- Tsaone Segaetsho
African economies been characterised by fluctuations, turbulence, volatility and uncertainty resulting from the global COVID-19 pandemic. This reality is reflected in the latest financial result for the year ended in 2023 of the Botswana Stock Exchange-listed continental financial giants, Letshego Group.
For the Letshego Group, West Africa has been the most affected by the currency knocks, once-off variables that affected the Group’s results during the year.
Letshego Group CEO, Aupa Monyatsi, when commenting on the latest results released in March for the year ended in December 2023, discribed the group’s core operating performance as ‘resilient’.
“We achieved strong top-line growth across a number of our business segments including insurance and mobile lending, reporting pleasing loan growth of 9 percent year on year,” he said, adding that outside the foreign exchange impact in West Africa, the group’s performance would have been largely in line with expectations.
“Foreign exchange volatility remained a concern, particularly in Nigeria where there was a sharp devaluation of the official exchange rate from 1USD:NGN463 to 1USD: NGN523 by June last year. The Naira lost further value in the second half of 2023, hovering between NGN 800–1 000 to the United States dollar and further movement has been seen in the current year. With the continued exchange rate volatility across our markets, foreign exchange losses moved by P143 million year on year from a gain of P91 million last year, to a loss of P52 million in the current year,” said the financial report.
This has caused the group’s 82 percent downward spiral in profit before tax as it achieved a profit before tax of P121 million in 2023, compared to a restated profit of P684 million in 2022.
“While the group’s strategy implementation to 2025 has been somewhat delayed by the headwinds that started during the COVID-19 era, strong progress continues to be made on the 6-2-5 strategy. We are consolidating the business and transitioning to optimise structures, including digital self-service to further our sales growth and strengthen our collection and recoveries capabilities,” the report added.
Letshego Group said Sub Saharan Africa economic recovery slowed for the second year in a row, recording an estimated growth of 2.9 percent in 2023 relative to 3.6 percent in 2022. The growth is still uneven and will remain so across the region. The Group further observed that monetary and fiscal policies varied materially across the markets in which it operates, as sovereigns responded variously to local economic challenges and prevailing headwinds during the year.
Letshego Africa chairman Philip Odera said: “The group continues to operate in a challenging global macro environment; however, we have continued to prioritise resources for markets that are primed for growth. Against this backdrop, we remain confident in our ability to navigate the opportunities before us, including the strength of our core product proposition to drive sustainable growth and deliver value to all stakeholders.”

**DATASET CONTENT**.

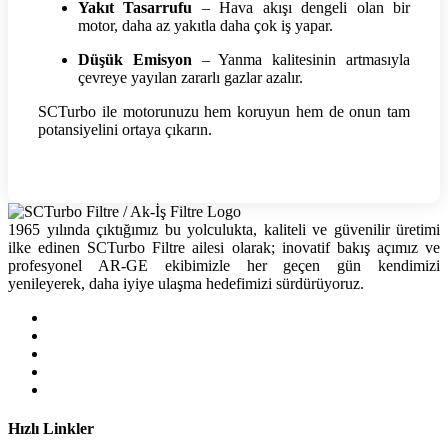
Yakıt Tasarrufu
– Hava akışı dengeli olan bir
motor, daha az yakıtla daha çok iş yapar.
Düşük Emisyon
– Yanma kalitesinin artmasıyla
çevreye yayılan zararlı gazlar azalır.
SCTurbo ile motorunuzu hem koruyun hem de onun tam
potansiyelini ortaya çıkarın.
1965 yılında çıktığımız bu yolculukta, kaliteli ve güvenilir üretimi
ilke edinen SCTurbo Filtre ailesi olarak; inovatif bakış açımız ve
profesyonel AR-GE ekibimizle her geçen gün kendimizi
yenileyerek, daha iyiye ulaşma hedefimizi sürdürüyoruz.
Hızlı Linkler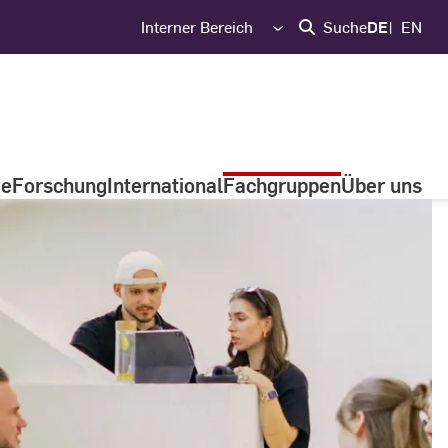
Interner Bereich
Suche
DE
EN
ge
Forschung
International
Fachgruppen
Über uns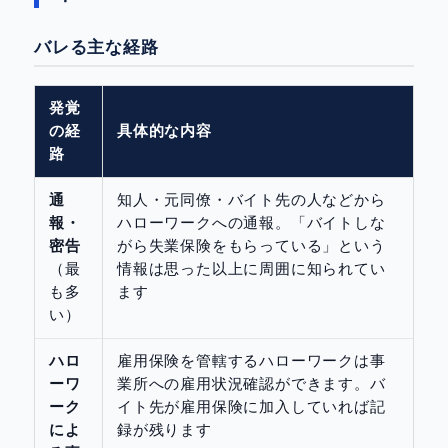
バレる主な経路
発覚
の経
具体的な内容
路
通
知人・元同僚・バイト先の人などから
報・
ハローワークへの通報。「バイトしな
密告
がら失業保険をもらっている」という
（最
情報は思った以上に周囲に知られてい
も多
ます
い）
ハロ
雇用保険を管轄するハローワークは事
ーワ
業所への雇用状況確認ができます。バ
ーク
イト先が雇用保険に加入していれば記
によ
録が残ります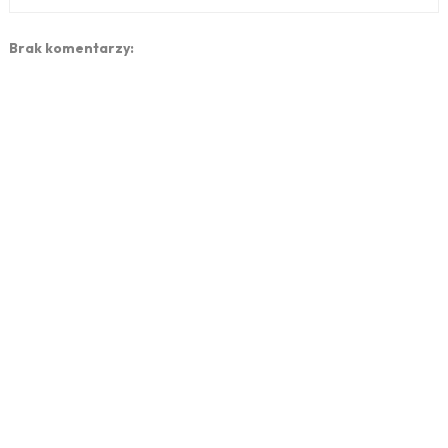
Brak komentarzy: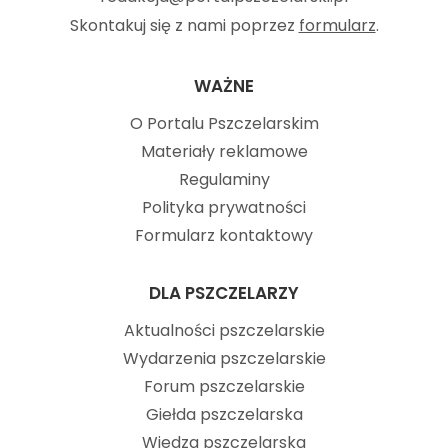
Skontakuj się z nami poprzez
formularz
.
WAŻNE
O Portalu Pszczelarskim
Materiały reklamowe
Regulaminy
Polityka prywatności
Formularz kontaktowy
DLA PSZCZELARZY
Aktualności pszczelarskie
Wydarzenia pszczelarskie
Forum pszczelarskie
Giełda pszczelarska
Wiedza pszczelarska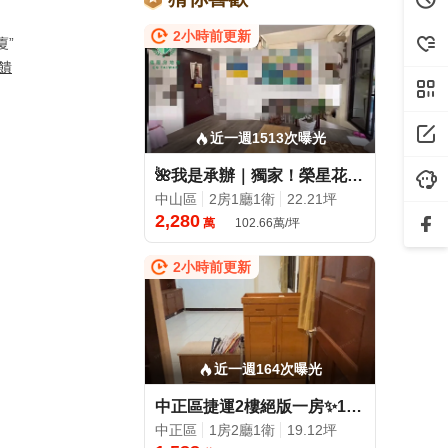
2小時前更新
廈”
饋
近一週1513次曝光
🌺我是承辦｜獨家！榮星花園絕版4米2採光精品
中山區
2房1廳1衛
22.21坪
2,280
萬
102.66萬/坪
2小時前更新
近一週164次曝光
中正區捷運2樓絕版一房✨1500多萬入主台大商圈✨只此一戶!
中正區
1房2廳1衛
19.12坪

**EXERCISE**. Can you duplicate the Letshego Group results text word for word, from "Letshego Group CEO, Aupa" to "line with expectations."? None of the records is used for anything here.

**TASK RESULT**.
Letshego Group CEO, Aupa Monyatsi, when commenting on the latest results released in March for the year ended in December 2023, discribed the group’s core operating performance as ‘resilient’.
“We achieved strong top-line growth across a number of our business segments including insurance and mobile lending, reporting pleasing loan growth of 9 percent year on year,” he said, adding that outside the foreign exchange impact in West Africa, the group’s performance would have been largely in line with expectations.